Le 27 décembre 2018, L’Alter Ego croise au détour d’une rue, dans la banlieue de Medellin en Colombie, le local des Berracas de la 13. Le collectif féministe nous accueille, et sa présidente accompagnée d’une bénévole américaine accepte de répondre à quelques questions.

Les enfants de la Comuna 13 face aux touristes étrangers – © Enzo Villalta pour L’Alter Ego/APJ

Le local se situe dans l’une des Comunas qui entoure Medellin, de grands quartiers résidentiels généralement très pauvres, où les habitants construisent eux-mêmes leur maison sans planification urbaine. Cette évolution anarchique de l’espace entraîne deux conséquences. D’abord, les maisons s’appuient les unes sur les autres le long des flancs des collines, donnant l’impression qu’à chaque moment ce château de briques pourrait s’écrouler. D’autre part, les Comunas connaissent depuis quelques années un regain d’intérêt pour les touristes qui y voient l’occasion de visiter la « vraie » Colombie. En réalité, si certains quartiers historiques comme la Comuna 13 profite en façade du tourisme, la réalité matérielle de ses habitants reste la même. Peu de connexion à internet, pas d’eau potable dans les foyers, mauvaise gestion des déchets, fort trafic.
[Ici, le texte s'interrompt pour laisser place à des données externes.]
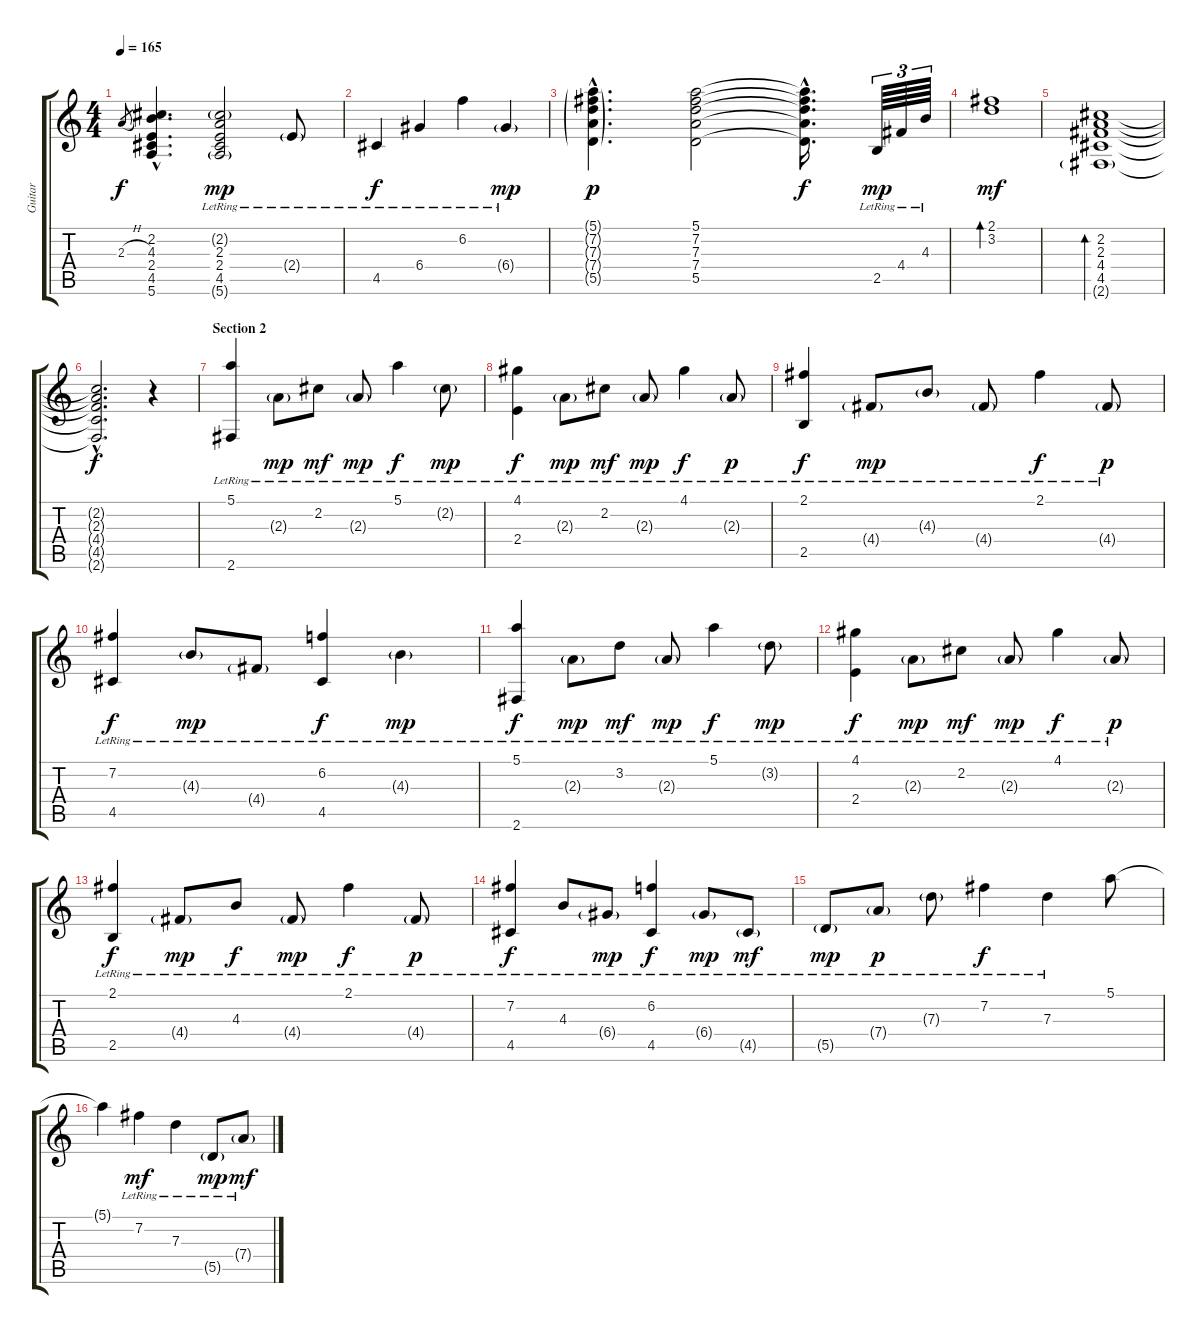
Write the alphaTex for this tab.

\track ("Guitar" "Guitar") {instrument acousticguitarnylon}
\staff {score tabs}
\tuning (E4 B3 G3 D3 A2 E2) {hide}
\ts (4 4)
\tempo 165
\clef g2
\ks c
2.3{h}.8{gr dy f} (2.2{hac} 4.3{hac} 2.4{hac} 4.5{hac} 5.6{hac}).4{d} (2.2{g lr} 2.3{lr} 2.4 4.5{lr} 5.6{g lr}).2{dy mp} 2.4{g lr}.8 |
4.5{lr}.4{dy f} 6.4{lr}.4 6.2{lr}.4 6.4{g lr}.4{dy mp} |
(5.1{g hac} 7.2{g hac} 7.3{g hac} 7.4{g hac} 5.5{g hac}).4{d dy p} (5.1 7.2 7.3 7.4 5.5).2 (5.1{hac t} 7.2{hac t} 7.3{hac t} 7.4{hac t} 5.5{hac t}).16{d dy f} 2.5{lr}.64{tu (3 2) dy mp} 4.4{lr}.64{tu (3 2)} 4.3{lr}.64{tu (3 2)} |
(2.1 3.2).1{bd 30 dy mf} |
(2.2 2.3 4.4 4.5 2.6{g}).1{bd 30} |
(2.2{hac t} 2.3{hac t} 4.4{hac t} 4.5{hac t} 2.6{hac t}).2{d dy f} r.4 |
\section ("" "Section 2")
(5.1{lr} 2.6{lr}).4 2.3{g lr}.8{dy mp} 2.2{lr}.8{dy mf} 2.3{g lr}.8{dy mp} 5.1{lr}.4{dy f} 2.2{g lr}.8{dy mp} |
(4.1{lr} 2.4{lr}).4{dy f} 2.3{g lr}.8{dy mp} 2.2{lr}.8{dy mf} 2.3{g lr}.8{dy mp} 4.1{lr}.4{dy f} 2.3{g lr}.8{dy p} |
(2.1{lr} 2.5{lr}).4{dy f} 4.4{g lr}.8{dy mp} 4.3{g lr}.8 4.4{g lr}.8 2.1{lr}.4{dy f} 4.4{g lr}.8{dy p} |
(7.2{lr} 4.5{lr}).4{dy f} 4.3{g lr}.8{dy mp} 4.4{g lr}.8 (6.2{lr} 4.5{lr}).4{dy f} 4.3{g lr}.4{dy mp} |
(5.1{lr} 2.6{lr}).4{dy f} 2.3{g lr}.8{dy mp} 3.2{lr}.8{dy mf} 2.3{g lr}.8{dy mp} 5.1{lr}.4{dy f} 3.2{g lr}.8{dy mp} |
(4.1{lr} 2.4{lr}).4{dy f} 2.3{g lr}.8{dy mp} 2.2{lr}.8{dy mf} 2.3{g lr}.8{dy mp} 4.1{lr}.4{dy f} 2.3{g lr}.8{dy p} |
(2.1{lr} 2.5{lr}).4{dy f} 4.4{g lr}.8{dy mp} 4.3{lr}.8{dy f} 4.4{g lr}.8{dy mp} 2.1{lr}.4{dy f} 4.4{g lr}.8{dy p} |
(7.2{lr} 4.5{lr}).4{dy f} 4.3{lr}.8 6.4{g lr}.8{dy mp} (6.2{lr} 4.5{lr}).4{dy f} 6.4{g lr}.8{dy mp} 4.5{g lr}.8{dy mf} |
5.5{g lr}.8{dy mp} 7.4{g lr}.8{dy p} 7.3{g lr}.8 7.2{lr}.4{dy f} 7.3{lr}.4 5.1.8 |
5.1{t}.4 7.2{lr}.4{dy mf} 7.3{lr}.4 5.5{g lr}.8{dy mp} 7.4{g lr}.8{dy mf}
Les enfants afrodescendants y dansent des chorégraphies répétées devant les grandes fresques colorées tous les jours, toute la journée, pour des touristes blancs qui les remercient en pourboires. Quand on s’aventure en dehors du sentier bien dégagé pour les touristes, des groupes d’enfants pistent au loin l’arrivée de touristes, puis quand ils voient un bon client s’approcher, ils crient « mono » (qui veut dire singe) pour ramener toute une troupe qui vient vous complimenter et proposer de danser pour vous.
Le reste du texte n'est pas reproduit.